La diminuta punta negra de uno de los tacones de aguja hizo una muesca en la pared.
– ¿Cielo? -dijo John, acercándose como si ella fuera un caballo desbocado. Extendió la mano con cautela para tocarle el brazo. Cuando vio que no arremetía contra él, empezó a acariciarla-. Amanda, cielo, cuéntame qué ha pasado.
– Para empezar, estuvimos haciendo cola durante una hora detrás de unas cuerdas de terciopelo mientras dejaban pasar a otras personas. Más importantes que nosotros, supongo. Luego empezó a llover y se me rizó el pelo de tal forma que parecía Medusa y los pies me estaban matando. ¿Has probado a caminar alguna vez sobre un tacón de doce centímetros? Esos zapatos cuestan setecientos sesenta dólares y los he destrozado por quedarme allí de pie sobre un charco grasiento. Y los pies también los tengo destrozados.
– ¿Has dicho setecientos sesenta dólares?

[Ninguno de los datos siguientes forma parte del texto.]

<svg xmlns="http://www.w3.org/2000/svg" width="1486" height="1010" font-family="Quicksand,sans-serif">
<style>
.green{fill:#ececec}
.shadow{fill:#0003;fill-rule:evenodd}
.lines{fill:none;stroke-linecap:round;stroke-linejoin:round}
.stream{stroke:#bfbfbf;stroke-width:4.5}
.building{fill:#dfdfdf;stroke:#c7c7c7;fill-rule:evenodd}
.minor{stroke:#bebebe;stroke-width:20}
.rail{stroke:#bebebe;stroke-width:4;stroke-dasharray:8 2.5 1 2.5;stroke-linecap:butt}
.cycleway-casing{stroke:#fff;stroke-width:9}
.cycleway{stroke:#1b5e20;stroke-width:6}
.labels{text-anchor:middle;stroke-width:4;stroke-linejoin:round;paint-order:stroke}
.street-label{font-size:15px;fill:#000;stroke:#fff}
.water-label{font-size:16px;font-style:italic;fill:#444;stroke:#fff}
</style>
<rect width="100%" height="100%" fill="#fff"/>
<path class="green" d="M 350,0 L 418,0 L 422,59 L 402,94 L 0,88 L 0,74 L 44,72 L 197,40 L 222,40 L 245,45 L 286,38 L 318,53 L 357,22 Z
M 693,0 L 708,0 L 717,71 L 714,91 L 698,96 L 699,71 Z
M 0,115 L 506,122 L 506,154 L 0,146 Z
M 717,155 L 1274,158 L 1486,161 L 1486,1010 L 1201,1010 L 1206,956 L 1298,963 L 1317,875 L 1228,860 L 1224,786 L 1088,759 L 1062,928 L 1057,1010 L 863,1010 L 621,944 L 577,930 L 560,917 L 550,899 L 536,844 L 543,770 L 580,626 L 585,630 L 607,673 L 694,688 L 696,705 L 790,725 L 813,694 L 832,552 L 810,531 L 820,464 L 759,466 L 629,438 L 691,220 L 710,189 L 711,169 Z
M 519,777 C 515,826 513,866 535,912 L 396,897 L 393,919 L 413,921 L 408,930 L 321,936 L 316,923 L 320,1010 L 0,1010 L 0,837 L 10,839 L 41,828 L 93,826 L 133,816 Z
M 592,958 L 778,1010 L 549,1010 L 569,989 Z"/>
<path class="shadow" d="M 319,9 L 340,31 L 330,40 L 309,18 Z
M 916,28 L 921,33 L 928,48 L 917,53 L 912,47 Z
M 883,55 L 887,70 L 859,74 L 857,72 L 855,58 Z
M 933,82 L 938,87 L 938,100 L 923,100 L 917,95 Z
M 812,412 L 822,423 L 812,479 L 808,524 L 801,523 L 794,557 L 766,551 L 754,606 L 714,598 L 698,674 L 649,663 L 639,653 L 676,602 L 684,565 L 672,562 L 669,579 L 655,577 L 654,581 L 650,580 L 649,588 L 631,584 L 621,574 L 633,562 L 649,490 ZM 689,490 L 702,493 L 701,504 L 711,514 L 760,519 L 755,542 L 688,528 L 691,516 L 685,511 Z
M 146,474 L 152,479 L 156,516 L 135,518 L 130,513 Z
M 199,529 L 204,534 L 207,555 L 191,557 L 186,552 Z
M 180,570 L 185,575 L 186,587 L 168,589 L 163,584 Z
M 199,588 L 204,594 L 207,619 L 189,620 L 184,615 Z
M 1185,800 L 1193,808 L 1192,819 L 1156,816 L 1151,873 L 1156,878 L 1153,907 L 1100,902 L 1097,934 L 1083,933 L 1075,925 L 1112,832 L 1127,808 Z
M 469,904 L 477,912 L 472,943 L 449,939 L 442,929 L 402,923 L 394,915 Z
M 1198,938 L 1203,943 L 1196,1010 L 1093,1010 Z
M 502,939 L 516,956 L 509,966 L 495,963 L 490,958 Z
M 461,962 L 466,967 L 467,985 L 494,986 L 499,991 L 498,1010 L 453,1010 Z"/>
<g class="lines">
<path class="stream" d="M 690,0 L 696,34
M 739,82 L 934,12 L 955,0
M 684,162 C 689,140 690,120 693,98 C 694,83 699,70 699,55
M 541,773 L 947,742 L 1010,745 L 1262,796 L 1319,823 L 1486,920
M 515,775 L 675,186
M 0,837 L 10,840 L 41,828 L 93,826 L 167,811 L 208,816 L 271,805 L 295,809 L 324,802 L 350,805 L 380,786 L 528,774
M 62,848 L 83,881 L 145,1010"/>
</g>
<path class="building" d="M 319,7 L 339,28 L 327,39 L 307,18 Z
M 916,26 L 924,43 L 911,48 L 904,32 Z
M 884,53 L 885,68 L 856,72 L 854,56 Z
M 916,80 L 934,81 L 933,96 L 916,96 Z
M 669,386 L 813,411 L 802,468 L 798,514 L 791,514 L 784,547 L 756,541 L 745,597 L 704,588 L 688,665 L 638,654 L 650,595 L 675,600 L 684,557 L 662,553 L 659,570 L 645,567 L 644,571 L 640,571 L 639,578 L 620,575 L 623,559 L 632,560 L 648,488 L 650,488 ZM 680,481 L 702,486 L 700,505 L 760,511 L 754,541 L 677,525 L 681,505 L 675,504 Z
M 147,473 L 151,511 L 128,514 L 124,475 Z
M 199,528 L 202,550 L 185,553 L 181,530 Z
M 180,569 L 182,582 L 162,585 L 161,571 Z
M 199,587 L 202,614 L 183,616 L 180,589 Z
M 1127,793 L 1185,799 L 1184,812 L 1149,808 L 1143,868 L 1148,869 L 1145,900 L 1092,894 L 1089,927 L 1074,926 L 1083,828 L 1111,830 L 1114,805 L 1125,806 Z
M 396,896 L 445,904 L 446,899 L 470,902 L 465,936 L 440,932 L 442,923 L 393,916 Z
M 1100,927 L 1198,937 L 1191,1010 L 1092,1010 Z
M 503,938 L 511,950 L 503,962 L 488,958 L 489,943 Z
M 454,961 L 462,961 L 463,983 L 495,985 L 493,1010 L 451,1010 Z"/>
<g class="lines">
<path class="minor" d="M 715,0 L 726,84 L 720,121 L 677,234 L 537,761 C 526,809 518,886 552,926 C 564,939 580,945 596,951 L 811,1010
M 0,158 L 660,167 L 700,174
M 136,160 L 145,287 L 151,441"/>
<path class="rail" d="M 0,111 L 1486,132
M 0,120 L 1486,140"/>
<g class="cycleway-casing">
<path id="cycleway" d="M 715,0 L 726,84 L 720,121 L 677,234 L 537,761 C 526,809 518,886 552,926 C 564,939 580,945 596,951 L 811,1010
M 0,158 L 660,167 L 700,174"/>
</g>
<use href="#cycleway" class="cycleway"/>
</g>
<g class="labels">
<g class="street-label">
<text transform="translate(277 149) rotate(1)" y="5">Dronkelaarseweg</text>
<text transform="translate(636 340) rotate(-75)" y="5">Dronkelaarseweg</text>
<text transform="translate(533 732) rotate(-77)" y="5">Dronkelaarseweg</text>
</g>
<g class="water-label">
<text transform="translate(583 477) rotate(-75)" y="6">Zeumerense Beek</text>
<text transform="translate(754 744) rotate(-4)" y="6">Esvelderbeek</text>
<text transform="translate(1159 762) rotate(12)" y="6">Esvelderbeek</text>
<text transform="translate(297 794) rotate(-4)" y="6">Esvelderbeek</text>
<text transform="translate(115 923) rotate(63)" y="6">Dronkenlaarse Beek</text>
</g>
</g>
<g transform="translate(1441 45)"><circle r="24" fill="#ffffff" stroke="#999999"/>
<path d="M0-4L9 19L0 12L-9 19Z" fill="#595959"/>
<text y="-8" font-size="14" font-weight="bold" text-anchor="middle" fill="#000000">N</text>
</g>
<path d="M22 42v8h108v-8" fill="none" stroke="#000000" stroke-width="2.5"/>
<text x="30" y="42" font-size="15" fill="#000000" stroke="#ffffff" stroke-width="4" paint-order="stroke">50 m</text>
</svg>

– ¡Y luego, cuando al fin conseguimos entrar, el local estaba abarrotado de famosos de nueva generación como Kim Kardashian y Paris Hilton! Y Paris andaba por allí pavoneándose como si hubiera nacido sobre unos tacones de doce centímetros. ¿Habrán hecho algo alguna vez en su vida? De verdad, ¿qué han aportado a la cultura, al mundo o a la industria del entretenimiento, además tal vez de acumular multas por conducir borrachos y estancias simbólicas en la cárcel? Eso sí, al menos Kim y Paris tienen vídeos practicando sexo. -Amanda imitó a Paris Hilton echando las caderas hacia delante y los hombros hacia atrás, con los brazos en jarras y ladeando la cabeza para que le cayera el pelo sobre un ojo-. ¡Hola, espejito! ¡Estoy caliente!
John se hundió en el borde de la cama.
– ¿Has visto el vídeo de Paris Hilton practicando sexo? ¿Cuándo?
– Y luego nos unimos a nuestro grupo y todo el mundo me analizaba la cara, porque supongo que no era ningún secreto que me la había arreglado esta mañana, y un tío calvo de ojos saltones que llevaba alzas va y me dice: «¿Sabes? Tengo a la persona perfecta para tu nariz».